After the Ramstein flight conference on August 28, 1988 at Ramstein Air Base, some 20 km away, the remaining and partially damaged aircraft of the Frecce Tricolori landed in Sembach, after three aircraft from the aerobatic team collided while performing an aerobatic maneuver and the runway in Ramstein was unusable due to debris was. Since renovations took place in Ramstein from 1989 to 1994, Sembach also served as an alternative airport during this time.

Closure and follow-up time

On March 30, 1995, the air base was closed and the airport grounds were returned to the Federal Property Administration. In this context, a symbolic handover of the keys to the then federal government took place.
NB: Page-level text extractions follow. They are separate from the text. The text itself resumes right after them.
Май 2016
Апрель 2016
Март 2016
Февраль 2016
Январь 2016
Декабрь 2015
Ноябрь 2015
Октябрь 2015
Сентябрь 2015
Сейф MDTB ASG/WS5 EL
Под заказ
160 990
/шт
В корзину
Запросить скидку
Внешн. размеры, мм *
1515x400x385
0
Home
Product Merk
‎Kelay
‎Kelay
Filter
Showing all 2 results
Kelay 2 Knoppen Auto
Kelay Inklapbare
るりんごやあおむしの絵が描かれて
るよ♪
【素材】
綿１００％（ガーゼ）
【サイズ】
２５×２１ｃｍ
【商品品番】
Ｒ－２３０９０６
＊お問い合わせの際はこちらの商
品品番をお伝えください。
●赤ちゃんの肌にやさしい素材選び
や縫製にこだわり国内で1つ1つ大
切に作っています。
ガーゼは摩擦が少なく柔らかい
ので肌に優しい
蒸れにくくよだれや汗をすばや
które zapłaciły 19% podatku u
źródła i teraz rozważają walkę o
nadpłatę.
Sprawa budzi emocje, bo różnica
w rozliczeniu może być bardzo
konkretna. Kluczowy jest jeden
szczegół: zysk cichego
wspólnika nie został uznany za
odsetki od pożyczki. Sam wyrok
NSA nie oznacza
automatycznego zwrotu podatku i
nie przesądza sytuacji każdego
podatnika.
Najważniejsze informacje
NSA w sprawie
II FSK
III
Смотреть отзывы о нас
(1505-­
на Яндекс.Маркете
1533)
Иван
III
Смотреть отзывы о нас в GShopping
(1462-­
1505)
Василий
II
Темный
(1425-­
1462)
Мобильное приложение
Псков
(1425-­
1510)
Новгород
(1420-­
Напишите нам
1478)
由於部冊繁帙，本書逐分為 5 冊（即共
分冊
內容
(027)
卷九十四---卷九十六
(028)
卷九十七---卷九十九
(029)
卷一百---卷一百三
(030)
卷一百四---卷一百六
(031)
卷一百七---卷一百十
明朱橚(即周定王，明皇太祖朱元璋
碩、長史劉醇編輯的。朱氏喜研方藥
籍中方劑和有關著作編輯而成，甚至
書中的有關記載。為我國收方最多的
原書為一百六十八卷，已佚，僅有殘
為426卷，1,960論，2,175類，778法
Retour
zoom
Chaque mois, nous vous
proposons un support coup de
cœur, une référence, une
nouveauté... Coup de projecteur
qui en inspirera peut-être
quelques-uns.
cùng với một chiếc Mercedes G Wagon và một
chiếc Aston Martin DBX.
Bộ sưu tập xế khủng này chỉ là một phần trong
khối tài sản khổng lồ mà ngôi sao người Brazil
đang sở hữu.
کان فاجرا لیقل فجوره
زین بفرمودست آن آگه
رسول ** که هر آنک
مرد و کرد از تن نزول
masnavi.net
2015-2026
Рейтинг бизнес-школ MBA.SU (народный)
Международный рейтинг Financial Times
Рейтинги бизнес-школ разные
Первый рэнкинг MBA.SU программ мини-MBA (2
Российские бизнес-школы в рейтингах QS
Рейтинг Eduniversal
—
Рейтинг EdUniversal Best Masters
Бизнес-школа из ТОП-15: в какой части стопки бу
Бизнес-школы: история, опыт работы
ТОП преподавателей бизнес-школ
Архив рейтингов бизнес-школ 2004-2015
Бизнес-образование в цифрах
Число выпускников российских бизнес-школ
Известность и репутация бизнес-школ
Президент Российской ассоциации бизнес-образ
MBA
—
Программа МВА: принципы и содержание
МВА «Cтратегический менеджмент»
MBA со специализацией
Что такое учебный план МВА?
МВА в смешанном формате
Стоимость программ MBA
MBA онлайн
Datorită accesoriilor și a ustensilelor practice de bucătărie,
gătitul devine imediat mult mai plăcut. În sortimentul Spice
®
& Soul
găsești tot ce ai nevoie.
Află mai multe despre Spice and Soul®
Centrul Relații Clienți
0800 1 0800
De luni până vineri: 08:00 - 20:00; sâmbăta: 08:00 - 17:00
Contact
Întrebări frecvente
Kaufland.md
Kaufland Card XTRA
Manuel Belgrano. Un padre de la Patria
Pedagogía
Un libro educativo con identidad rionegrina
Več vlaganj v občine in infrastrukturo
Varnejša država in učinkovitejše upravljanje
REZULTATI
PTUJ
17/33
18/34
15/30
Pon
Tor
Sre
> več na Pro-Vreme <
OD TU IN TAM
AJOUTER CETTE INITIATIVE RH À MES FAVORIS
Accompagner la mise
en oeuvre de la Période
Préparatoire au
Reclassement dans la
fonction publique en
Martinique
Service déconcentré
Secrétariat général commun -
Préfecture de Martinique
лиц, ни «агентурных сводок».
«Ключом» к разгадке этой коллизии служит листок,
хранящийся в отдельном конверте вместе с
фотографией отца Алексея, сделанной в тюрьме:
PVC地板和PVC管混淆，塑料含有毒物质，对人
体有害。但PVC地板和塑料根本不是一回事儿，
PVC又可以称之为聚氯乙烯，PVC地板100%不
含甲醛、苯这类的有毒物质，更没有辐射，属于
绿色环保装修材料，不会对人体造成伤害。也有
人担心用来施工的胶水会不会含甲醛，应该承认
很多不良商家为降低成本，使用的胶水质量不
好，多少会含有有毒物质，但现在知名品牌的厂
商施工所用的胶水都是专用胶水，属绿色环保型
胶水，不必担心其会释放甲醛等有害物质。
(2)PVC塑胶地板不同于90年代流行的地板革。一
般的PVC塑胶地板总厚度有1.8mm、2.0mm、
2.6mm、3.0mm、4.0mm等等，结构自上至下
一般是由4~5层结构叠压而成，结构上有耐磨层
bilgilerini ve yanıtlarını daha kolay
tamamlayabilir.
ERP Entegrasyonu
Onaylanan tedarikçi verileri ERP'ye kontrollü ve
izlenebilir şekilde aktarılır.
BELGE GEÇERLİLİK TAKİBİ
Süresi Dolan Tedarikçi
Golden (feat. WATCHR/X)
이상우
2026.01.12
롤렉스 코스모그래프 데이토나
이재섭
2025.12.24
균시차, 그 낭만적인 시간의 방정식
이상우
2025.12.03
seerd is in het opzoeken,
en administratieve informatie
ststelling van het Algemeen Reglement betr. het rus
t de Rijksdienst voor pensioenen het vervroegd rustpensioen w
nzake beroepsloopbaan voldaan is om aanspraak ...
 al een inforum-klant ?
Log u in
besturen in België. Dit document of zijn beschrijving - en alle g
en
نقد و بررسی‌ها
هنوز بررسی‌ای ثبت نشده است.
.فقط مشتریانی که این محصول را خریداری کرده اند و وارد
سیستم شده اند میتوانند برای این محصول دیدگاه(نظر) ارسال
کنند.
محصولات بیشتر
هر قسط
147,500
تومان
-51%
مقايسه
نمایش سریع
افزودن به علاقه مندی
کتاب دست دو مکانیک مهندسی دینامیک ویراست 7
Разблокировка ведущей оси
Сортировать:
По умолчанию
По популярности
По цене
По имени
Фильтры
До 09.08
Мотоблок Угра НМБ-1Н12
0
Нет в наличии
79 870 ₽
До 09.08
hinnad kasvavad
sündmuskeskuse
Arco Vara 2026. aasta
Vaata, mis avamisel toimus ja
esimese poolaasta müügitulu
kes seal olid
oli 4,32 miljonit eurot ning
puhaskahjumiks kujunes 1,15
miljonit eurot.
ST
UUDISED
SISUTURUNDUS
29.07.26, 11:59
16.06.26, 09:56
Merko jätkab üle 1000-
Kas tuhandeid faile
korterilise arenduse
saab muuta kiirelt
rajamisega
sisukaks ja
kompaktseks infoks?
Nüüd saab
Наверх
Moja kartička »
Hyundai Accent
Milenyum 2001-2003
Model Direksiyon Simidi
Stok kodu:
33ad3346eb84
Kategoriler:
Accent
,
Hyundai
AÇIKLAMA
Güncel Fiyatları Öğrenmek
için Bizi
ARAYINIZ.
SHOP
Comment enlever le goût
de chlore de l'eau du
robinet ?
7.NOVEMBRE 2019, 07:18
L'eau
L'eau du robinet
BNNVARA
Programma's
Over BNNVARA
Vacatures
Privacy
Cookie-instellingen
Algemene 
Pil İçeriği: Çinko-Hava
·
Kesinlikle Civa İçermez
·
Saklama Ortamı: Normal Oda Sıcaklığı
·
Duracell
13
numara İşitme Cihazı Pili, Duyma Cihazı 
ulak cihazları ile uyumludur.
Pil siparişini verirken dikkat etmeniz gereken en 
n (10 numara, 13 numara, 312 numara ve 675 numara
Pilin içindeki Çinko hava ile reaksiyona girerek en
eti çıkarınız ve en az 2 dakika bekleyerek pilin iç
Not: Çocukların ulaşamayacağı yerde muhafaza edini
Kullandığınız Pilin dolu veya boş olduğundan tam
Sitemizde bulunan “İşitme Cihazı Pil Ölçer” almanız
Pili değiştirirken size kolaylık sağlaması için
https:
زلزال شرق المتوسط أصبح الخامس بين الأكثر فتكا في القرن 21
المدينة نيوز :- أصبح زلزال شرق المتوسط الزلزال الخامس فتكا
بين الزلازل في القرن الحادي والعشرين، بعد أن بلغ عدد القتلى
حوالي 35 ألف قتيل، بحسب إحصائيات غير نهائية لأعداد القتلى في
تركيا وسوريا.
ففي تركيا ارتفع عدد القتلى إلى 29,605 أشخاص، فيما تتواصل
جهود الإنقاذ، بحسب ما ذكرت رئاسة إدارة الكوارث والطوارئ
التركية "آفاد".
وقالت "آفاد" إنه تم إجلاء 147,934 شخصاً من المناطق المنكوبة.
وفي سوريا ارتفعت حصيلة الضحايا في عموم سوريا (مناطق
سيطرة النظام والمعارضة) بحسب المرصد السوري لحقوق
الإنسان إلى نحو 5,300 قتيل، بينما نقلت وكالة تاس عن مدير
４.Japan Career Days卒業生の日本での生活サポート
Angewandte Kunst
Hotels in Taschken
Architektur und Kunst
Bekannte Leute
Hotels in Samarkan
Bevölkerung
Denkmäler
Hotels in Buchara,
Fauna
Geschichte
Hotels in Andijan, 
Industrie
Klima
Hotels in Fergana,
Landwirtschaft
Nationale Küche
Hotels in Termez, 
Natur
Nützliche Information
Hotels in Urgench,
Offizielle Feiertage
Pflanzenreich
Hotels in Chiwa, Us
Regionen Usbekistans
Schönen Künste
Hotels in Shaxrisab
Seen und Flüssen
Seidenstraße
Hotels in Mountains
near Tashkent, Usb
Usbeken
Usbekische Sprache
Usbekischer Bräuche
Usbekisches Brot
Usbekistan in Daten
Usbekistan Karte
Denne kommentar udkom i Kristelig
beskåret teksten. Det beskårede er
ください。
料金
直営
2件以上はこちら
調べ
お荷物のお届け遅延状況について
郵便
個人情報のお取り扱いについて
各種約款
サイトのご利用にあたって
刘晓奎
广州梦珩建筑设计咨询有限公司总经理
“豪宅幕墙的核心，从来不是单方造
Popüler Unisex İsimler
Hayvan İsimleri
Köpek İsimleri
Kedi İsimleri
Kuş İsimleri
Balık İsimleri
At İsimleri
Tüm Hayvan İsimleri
In 1998, construction work began to develop and convert 226 hectares of the former airfield site into an industrial park. The total development costs for this were estimated at around € 23 million. By the end of 2011, around 104 hectares had been prepared for subsequent commercial use. As part of the planning approval, the former runway had to be dismantled and completely unsealed as a compensatory measure for the expansion of the federal motorway 63 .

The residential complexes belonging to the Air Base - the so-called "Housing Area" - of the Heuberg settlement were continued to be used by the US Air Force and renamed the Sembach Annex. On October 1, 2010, the US Air Force transferred the Sembach Annex to the US Army, which renamed it "Sembach barracks" and continues to use it as barracks.

Web links

Commons : Sembach Air Base  - collection of pictures, videos and audio files

Individual evidence

  1. ^ Report of the state government on the implementation of the state's conversion program to cope with the consequences of the troop withdrawal in 2010 and 2011. pp. 30–31.
  2. US Army takes over Sembach Anex . Stars and Stripes website. Retrieved November 4, 2012.